Stunned survivors rummaged through debris looking for food as traffic queues of desperate relatives searching for loved ones formed on the edge of the city where more than 10,000 people may have perished.

Inside the city, hunger and chaos had taken over.

Gangs of looters on mopeds sped through the streets trying to hoard what they could.

“We are supposed to keep the peace and order but it’s very hard to stop all the people coming in and looting. They are hungry,” a police inspector said as looters buzzed down the streets from his police station.

Most of his colleagues had left their posts to take care of their families.

Almost every building in the city of 220,000 appeared to have been damaged. Wrecked cars filled the streets, power lines were toppled and trees were snapped in two.

Survivors queued in lines, waiting for handouts of rice and water. Some sat and stared, covering their faces with rags to keep out the smell of rotting flesh.

One woman, eight months pregnant, described how her 11 family members vanished in the storm, including two daughters. “I can’t think right now,” she said. “I am overwhelmed.”

At the airport, people waited in mud and water after trekking three hours by foot from Tacloban City, hoping to be evacuated by military aircraft.

On the outskirts of Tacloban, Edward Gualberto accidentally stepped on bodies as he looted among the wreckage of a home.

Wearing nothing but a pair of red basketball trousers, the father of four and village councillor apologised for his shabby appearance and for stealing from the dead.

“I am a decent person. But if you have not eaten in three days, you do shameful things to survive,” Mr Gualberto said as he dug canned food from the debris and flies swarmed over the bodies.

“This typhoon has stripped us of our dignity … but I still have my family and I am thankful for that.”

Elsewhere in Tacloban, survivors were employing more aggressive means as they took advantage of a security vacuum.

Many had not eaten since the typhoon and overwhelmed authorities admitted they were unable to get enough relief supplies into the city.

Some broke through shops by hammering through windows and winching open steel barricades.

One desperate meat-shop owner brandished a handgun in a failed bid to prevent one mob from entering his shop.

Nearby, a pastry shop owner, Emma Bermejo, described the widespread looting as anarchy.

“There is no security personnel, relief goods are too slow to arrive. People are dirty, hungry and thirsty. A few more days and they will begin to kill each other,” she said.

Richard Gordon, the Philippine Red Cross chairman, described some of the looters as mobsters, after one of his organisation’s convoys was ransacked near Tacloban.

Among the many people trying to get into the city to look for his wife and child was Miler, who had made a 20-hour drive from Manila, where he is a trainee seaman. His car was laden with food supplies and medicine.
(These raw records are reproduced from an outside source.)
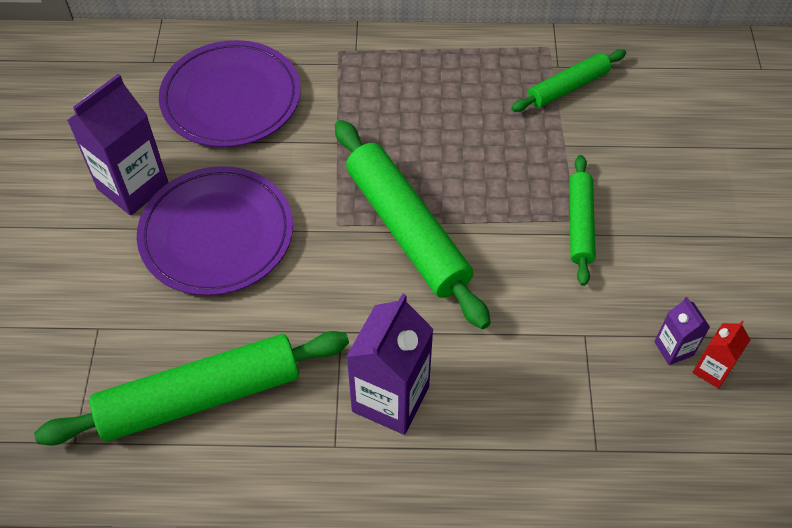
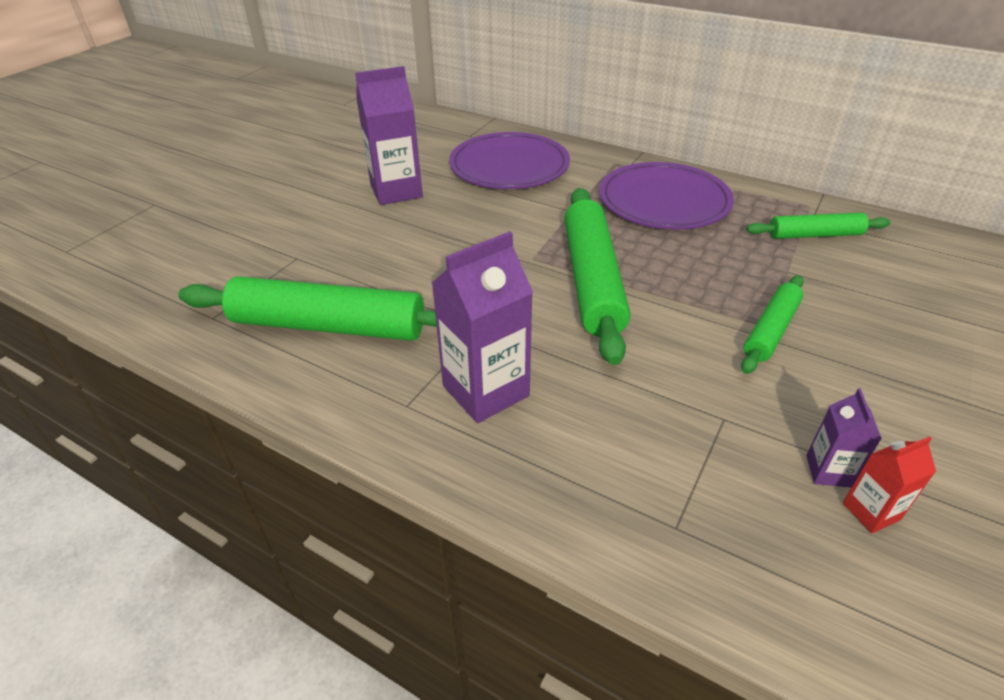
camera: 30 degrees right, 15 degrees down
purple plate [137,166,293,296] -> purple plate moved to [599,162,734,230]

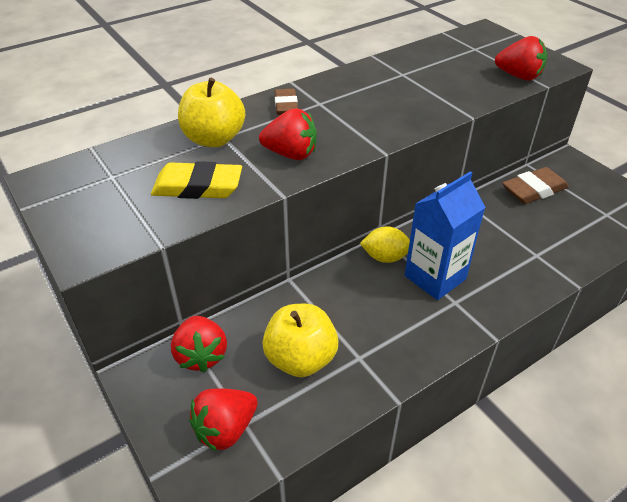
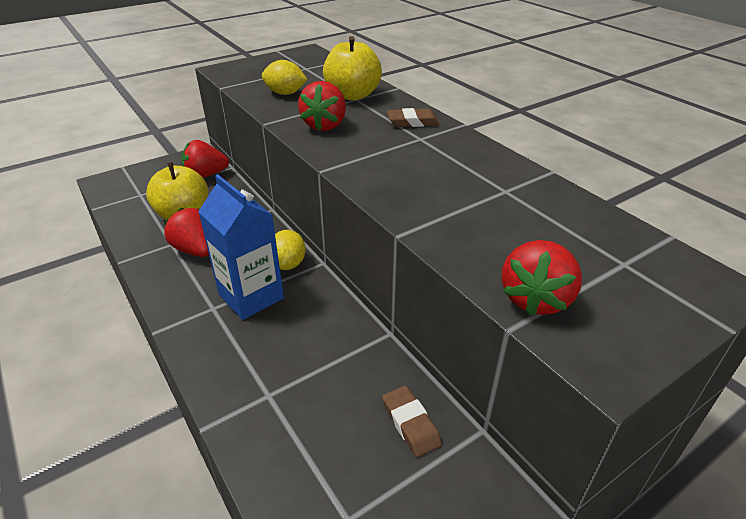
camera: 90 degrees right, 5 degrees down
yellow eraser [151,161,242,199] -> yellow lemon [262,60,308,95]
red strawberry [189,388,258,452] -> red strawberry moved to [164,208,209,257]
brown eraser [502,167,569,204] -> brown eraser [382,386,442,457], size x0.66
“The last time I spoke to her was on Friday and she was worried about the winds. The worst thing was I was preoccupied with my studies. Now I haven’t heard from them since the typhoon,” he said.

Elsewhere supplies in nearby towns are running low. Petrol stations are closing as they run out of fuel.

Along the road to Tacloban families had built temporary shelters along the sides of the road where they sleep and wait for aid to arrive.

On the edge of the city looters rode away on mopeds balanced with cardboard boxes full of shampoo, instant noodles and tubs of mayonnaise. Two men stopped on a bridge to boast about how they managed to steal a year’s supply of toothpaste.

In the river below the bridge, one body washed up on shore in between debris and a dead dog. Men on the bridge pointed out another dead body floating past.